Ed Ryan of the Valley grabbed his clothes, got out through the window and slid down a post to the street. Editor Cornish made his exit through a window also, with his trunk. Ben Hindes escaped with only a few of his outside clothes. Ferd Wolpert saved enough of his barber’s outfit to continue business.
The ‘help,” in hotel parlance, fared badly at the Windsor fire, Mrs. Peltier, Miss Annie Johnson and Miss Annie Peterson were compelled to leave clothes, jewelry, etc., in their rooms behind them. They retreated from the burning building without clothes enough to dust a $3 fiddle. They had to rush out in the cold with their lower extremities as bare as a duck’s bill — no stockings, nor scarcely anything else.
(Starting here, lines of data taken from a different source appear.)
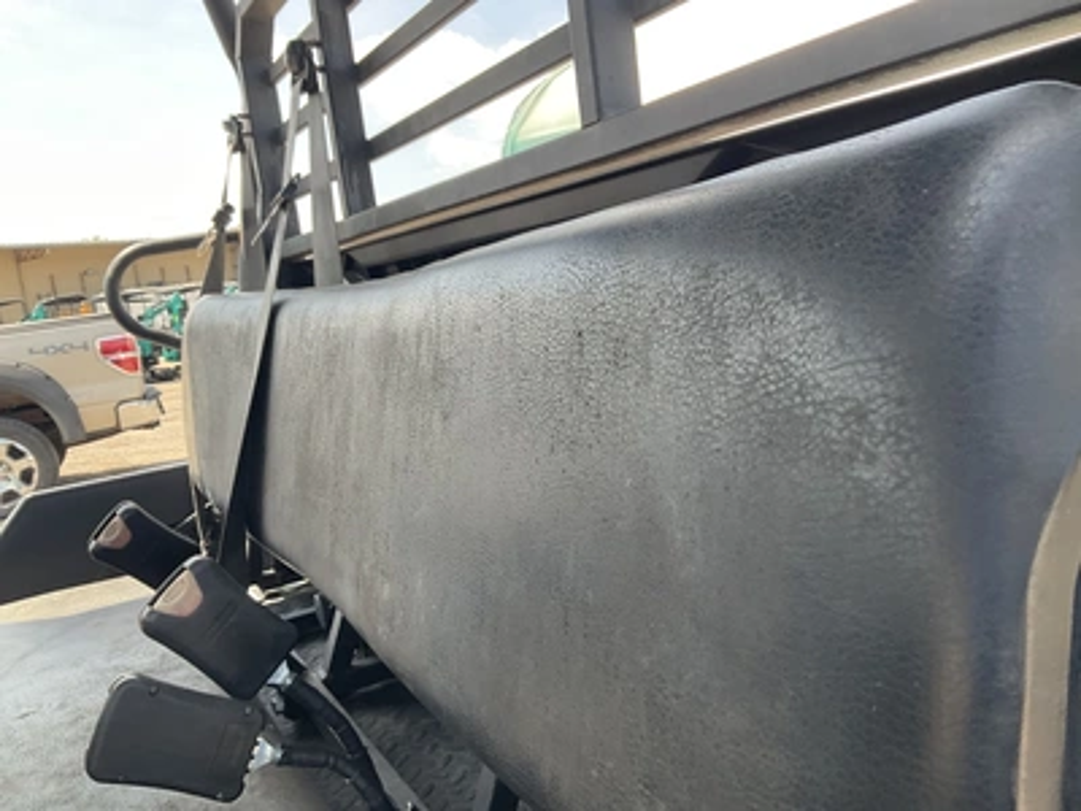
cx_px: 540
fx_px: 906
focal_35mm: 29
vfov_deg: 48.2
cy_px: 406
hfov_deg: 61.7
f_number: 1.8
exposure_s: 1/210
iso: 20
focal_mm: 3
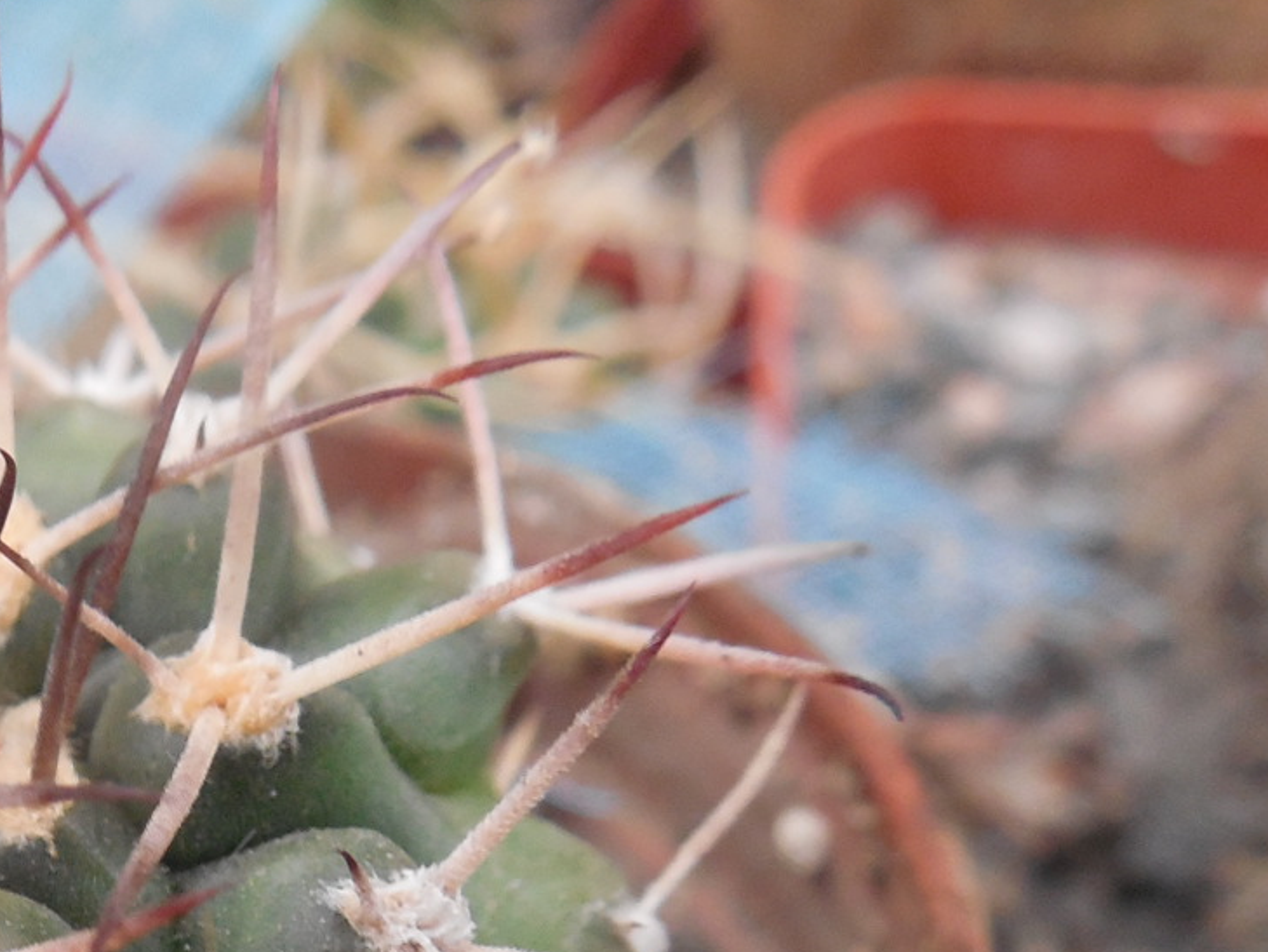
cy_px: 921
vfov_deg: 21.0
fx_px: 2491
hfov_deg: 26.4
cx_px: -118
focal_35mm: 68
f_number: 3.6
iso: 400
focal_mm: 5.6
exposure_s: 1/20
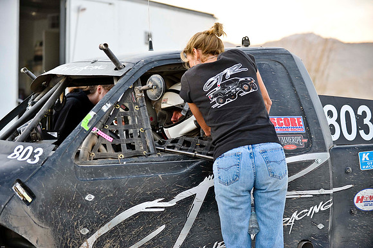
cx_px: 186
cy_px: 124
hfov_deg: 26.0
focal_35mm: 78
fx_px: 808
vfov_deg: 17.5
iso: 1000
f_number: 2.8
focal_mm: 78
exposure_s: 1/250
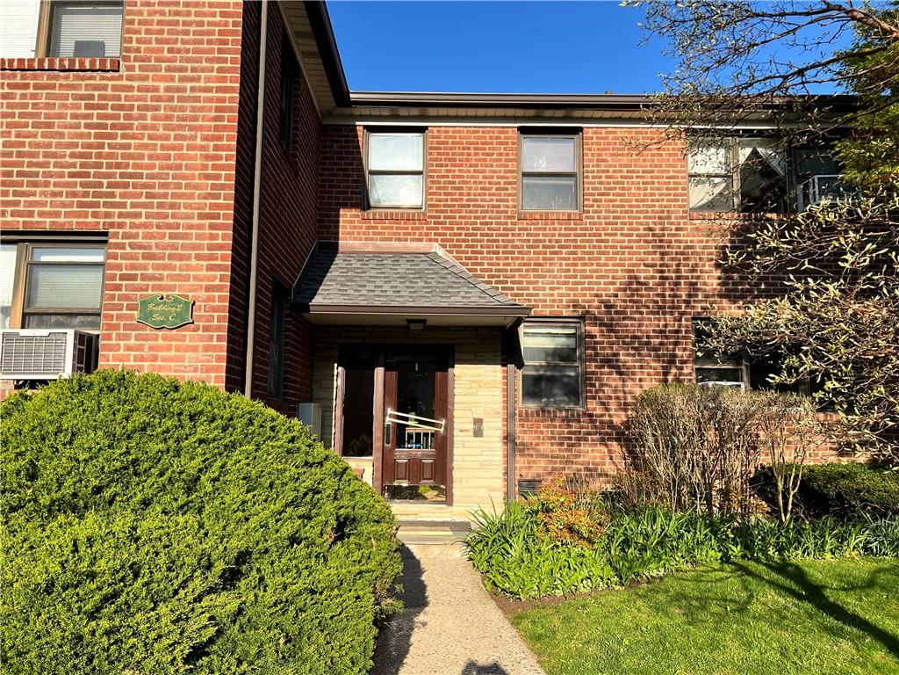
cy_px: 338
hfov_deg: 67.3
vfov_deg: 53.1
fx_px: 675
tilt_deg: +6.9
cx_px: 450
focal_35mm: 26
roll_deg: -1.5
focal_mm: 5.7
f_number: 1.5
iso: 50
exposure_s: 1/2083
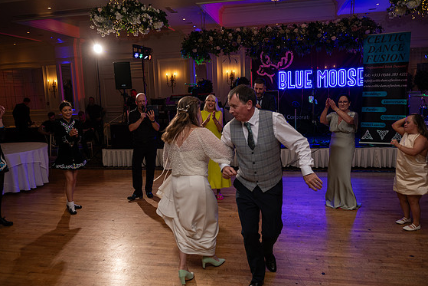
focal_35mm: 28
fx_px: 333
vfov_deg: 46.4
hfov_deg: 65.5
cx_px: 217
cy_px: 145
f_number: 3.5
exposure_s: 1/160
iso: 500
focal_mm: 27
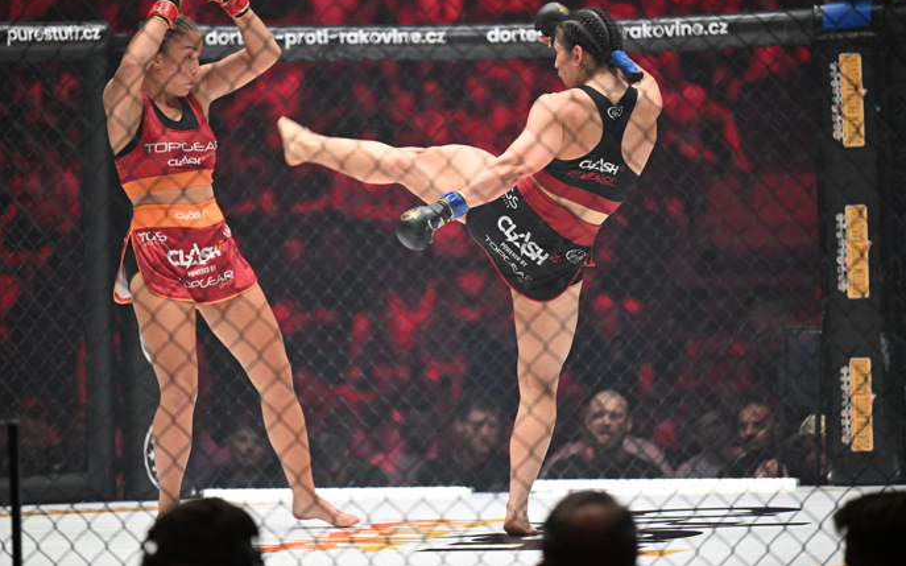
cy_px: 265
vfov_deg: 7.8
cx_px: 454
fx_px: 4172
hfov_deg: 12.4
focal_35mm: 169
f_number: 2.8
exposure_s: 1/640
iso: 6400
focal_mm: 165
The hotel and saloon building, belonging to A. C. Quaintance, were insured for $6,500. Tim Hayes, the lessee, carried $1,500 on the saloon, but failed to renew insurance on hotel furnishings for that year. He said his losses amounted to about $7,000.
In February, 1904, Quaintance let the contract to Fiske Brothers of Helena for the construction of a new hotel on the site of the Windsor. The building was to be of stone and brick, two stories, with 38 rooms upstairs and the general arrangement on the first floor about the same as before.
The contract price was $8,210, and adding material made the cost about $12.000. The verandah, which was such a pleasant place for the hotel patrons to sit on a summer evening and provided protection for the plank sidewalk below, was also replaced.
The outside appearance of the hotel remains very much the same as it did eighty years ago, with the exception of the balcony, which was removed in 1935.
The Windsor dining room was the scene of many business meetings and banquets, with entertainments often furnished by students from the Deaf, Dumb and Blind school who provided musical numbers and skits. Always there was a midnight supper available during intermission at the dances. A favorite political speaker was Jeanette Rankin, both as a campaigner for Women’s Suffrage and later in her own candidacy for State Representative.
With the coming of trains, automobiles, and better roads, the habits of the traveling public changed considerably. No longer were the small town hotels bustling stage stations where bone weary travelers could rest for a while from the beating they had taken over the rough mountain roads, have a meal, a hot cup of coffee, or something stronger.
In 1914, Alex V. Gibson, former sheriff, sold the hotel to H.K. (Kirk) Hundley, of Cascade. These next years must have been rather lean ones. Prohibition had closed the bar, making the operation dependent on the success of the dining room and resident guests. He sold the hotel to George W. Hanchild in 1921.
Jim and Margaret McGowan operated the hotel from 1928 to 1930, followed by ex-sheriff John Mountjoy, who leased it to Louis Schiavon and Leslie Harris for a short time. When the bill to legalize the sale of liquor, sponsored by Rep. Jaffrey of Jefferson County was passed by the legislature, effective April 4, 1937, the Windsor received its liquor license on April 10, 1937.
At this time, Ella (Quinn) Mosher, whose daughter Bette married A. M. “Bugs’’ Buckles, owned the hotel and the dining room was kept busy providing the good dinners that many local people still talk about. This was the last time the dining room was operated very successfully.